Syn - From 2013 -
http://blogs.platts.com/2013/11/25/pdvsa-woes/At the Wellhead: Venezuela’s upgraders are maxed out to handle its heavy oilVenezuela has extensive heavy oil reserves, and increasingly, no way of treating it. It’s not a feedstock that can just get thrown into any refinery. Platts Venezuelan correspondent Mery Mogollon discusses that particular problem–one of many–in this week’s Oilgram News column.
Venezuela is producing more extra heavy crude in its oil fields in the Orinoco Belt region than it can process in the four “upgraders” that were built more than a decade ago. The upgraders were built by foreign oil companies and have a combined capacity of 630,000 b/d, or 51% of the actual aggregated output. With 297 billion barrels in proved and probable reserves covering more than 55,000 square kilometers in Venezuela’s southeast, the Orinoco Belt is one of the world’s greatest oil repositories.
But a lack of investment in recent years has stressed its refining, upgrading and transport infrastructure and is impeding increases in output.“The upgraders are at their limit.
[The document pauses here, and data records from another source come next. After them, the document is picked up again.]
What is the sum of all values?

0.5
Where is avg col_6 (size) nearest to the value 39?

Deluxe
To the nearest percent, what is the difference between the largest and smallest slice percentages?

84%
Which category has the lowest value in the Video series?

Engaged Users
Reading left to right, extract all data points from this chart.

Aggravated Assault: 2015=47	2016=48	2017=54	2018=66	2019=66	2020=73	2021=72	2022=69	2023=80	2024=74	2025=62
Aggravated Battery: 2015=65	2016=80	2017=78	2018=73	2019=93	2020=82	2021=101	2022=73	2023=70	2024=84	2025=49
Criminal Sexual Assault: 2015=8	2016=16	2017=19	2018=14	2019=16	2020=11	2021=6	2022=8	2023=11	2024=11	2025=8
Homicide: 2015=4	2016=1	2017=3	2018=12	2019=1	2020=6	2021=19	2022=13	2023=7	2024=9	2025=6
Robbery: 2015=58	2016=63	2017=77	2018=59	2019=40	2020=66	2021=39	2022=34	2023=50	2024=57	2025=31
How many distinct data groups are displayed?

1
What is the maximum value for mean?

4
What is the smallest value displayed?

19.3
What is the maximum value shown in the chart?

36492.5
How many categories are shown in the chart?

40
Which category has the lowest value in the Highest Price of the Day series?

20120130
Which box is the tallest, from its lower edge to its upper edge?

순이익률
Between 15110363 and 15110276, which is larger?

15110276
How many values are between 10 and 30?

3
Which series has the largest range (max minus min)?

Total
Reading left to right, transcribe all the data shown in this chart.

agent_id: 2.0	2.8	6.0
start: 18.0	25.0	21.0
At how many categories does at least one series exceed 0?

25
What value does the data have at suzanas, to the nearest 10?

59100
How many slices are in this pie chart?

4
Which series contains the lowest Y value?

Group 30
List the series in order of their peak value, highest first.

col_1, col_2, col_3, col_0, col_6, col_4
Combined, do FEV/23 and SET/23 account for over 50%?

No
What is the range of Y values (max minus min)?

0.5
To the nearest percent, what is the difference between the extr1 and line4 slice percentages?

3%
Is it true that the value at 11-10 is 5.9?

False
We are producing a lot of diluted crude oil, or extra heavy oil that is mixed with naphtha, which is why we need to resolve the bottlenecks with the upgraders and expand their capacity with our present partners or with new ones,” said Rafael Ramirez, who is both president of state-owned PDVSA and the nation’s petroleum and mining minister. He spoke this month before international oil executives in Caracas.
Upgraders are plants that heat and dehydrate heavy oil, improve its quality, and also mix in naphtha or lighter crude to make the tar-like substance transportable and ready to process by traditional refineries."
And from 2016 -
https://www.bloomberg.com/news/articles ... -heavy-oil"
Venezuela’s state oil company Petroleos de Venezuela SA is said to be looking into leasing the Aruba refinery, where it would ship tar-like oil to be upgraded into higher value synthetic crude rather than produce fuels like gasoline.
PDVSA, through its U.S. subsidiary Citgo Petroleum Corp., is in talks with the Aruba government to lease the refinery, according to an Aruba government official who isn’t authorized to speak publicly. The Caracas-based state oil company is studying whether to configure the refinery into an upgrader that processes heavy crude from Venezuela’s Orinoco Belt, according to a person familiar with the developing plan.
The plan is being considered as cash-strapped PDVSA doesn’t have the financial resources to build the oil upgraders that it needs to turn its asphalt-like crude into a product that refineries can process. The last upgraders were put into operation in the early 2000s. The country owns four of them in partnership with firms like Total SA and Chevron Corp."